EXCERPT.
= Beginning of Section =

I advise testing all values of a short range but with 36 bytes as minimum input lenght that's to much. Otherwise testing some 1024KB lenght random strings or many shorter lenght random test sets to be sure the compression algoritme is not tuned at some short random sequences. Don't forget to test decompressor as soon as possible to be sure decompressor has all data in all cases to get the original input back. Good luck :-)
Hi as the group knows me quite well ;) i think i should give my opinion!
On 12 Aug, 22:55, Ashley Labowitz <sporecoun...@gmail.com> wrote:
> The program extracts approximate roots of the high-degree fractal > polynomials using Newton's method (quadratic convergence) and saves > off just enough digits.
the convergence of the fractals taylor series chosen will decide the number of significant coefficients, and how acurate they have to be stored. so a faster converging fractal would need less coefficients to represent the same acuracy, BUT you'd also have to show that there is no overhead in coefficient storage because more bits are required in the coefficient field.
> For files with structured data, there is generally a way to "align" > the bytes so that they match up with edges of a fractal, particularly > so when many degrees of freedom are permitted. Consider the following > class of polynomials:
define align, as i seem to think you are quantizing the complex plane into boxes, and placing one datum byte in each box, and you have not explained how the datum is constructed by the decompressor back from 'sample' points within the boxes.

= End of Section =

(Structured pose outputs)
= Beginning of Section =

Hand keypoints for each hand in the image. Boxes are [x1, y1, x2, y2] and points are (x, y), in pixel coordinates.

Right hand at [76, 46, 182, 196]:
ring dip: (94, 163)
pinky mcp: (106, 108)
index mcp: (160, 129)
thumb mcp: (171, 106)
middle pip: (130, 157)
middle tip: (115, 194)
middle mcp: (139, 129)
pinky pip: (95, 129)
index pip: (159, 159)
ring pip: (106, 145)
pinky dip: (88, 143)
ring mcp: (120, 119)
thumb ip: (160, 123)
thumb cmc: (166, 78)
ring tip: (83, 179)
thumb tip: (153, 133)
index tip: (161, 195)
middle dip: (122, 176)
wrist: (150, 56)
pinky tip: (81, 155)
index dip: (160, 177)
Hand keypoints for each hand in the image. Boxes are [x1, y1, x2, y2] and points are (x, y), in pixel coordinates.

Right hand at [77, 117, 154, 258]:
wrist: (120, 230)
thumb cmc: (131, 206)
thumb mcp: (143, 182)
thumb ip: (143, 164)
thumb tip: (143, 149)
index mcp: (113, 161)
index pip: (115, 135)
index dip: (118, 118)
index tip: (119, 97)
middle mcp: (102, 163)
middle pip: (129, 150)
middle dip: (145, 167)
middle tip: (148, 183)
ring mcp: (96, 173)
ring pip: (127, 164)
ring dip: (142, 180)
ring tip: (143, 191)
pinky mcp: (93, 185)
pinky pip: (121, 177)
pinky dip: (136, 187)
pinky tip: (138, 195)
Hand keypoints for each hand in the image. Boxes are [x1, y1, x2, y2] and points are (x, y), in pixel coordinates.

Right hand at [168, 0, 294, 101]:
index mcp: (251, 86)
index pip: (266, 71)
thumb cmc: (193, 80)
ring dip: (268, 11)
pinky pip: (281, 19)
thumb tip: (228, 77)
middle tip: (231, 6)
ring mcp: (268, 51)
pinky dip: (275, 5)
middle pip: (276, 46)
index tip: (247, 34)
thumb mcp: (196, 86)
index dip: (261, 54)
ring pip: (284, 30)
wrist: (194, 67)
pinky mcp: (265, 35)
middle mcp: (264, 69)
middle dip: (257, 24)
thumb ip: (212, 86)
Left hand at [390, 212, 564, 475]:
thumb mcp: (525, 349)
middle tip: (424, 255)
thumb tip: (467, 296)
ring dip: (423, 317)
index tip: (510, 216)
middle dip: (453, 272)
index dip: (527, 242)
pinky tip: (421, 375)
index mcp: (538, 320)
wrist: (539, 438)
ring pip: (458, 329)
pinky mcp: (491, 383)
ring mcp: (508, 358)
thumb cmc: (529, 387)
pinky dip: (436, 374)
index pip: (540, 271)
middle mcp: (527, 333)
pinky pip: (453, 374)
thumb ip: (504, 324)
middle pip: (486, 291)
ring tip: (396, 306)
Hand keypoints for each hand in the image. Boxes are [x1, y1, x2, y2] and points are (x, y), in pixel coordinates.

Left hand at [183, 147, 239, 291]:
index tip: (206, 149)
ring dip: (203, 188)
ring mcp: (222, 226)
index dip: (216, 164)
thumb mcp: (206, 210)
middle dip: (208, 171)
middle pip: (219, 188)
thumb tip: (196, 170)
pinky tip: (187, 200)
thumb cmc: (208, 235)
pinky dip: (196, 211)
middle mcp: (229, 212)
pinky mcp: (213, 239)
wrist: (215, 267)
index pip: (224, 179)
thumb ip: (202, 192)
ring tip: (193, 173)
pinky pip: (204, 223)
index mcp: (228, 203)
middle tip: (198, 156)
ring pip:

= End of Section =

ASSIGNED TASK 1.
Print the forum thread from "the convergence of" up to and including "the coefficient field.".
ASSIGNED TASK 2.
Answer these questions using the forum thread:
(a) What minimum input length does the first post call too much?
(b) What method does the quoted program use to extract approximate roots of the polynomials?
(c) According to the reply, what decides the number of significant coefficients?
The records have no connection to the forum thread.

ANSWER BOX 1.
the convergence of the fractals taylor series chosen will decide the number of significant coefficients, and how acurate they have to be stored. so a faster converging fractal would need less coefficients to represent the same acuracy, BUT you'd also have to show that there is no overhead in coefficient storage because more bits are required in the coefficient field.

ANSWER BOX 2.
(a) 36 bytes
(b) Newton's method
(c) The convergence of the chosen fractal's Taylor series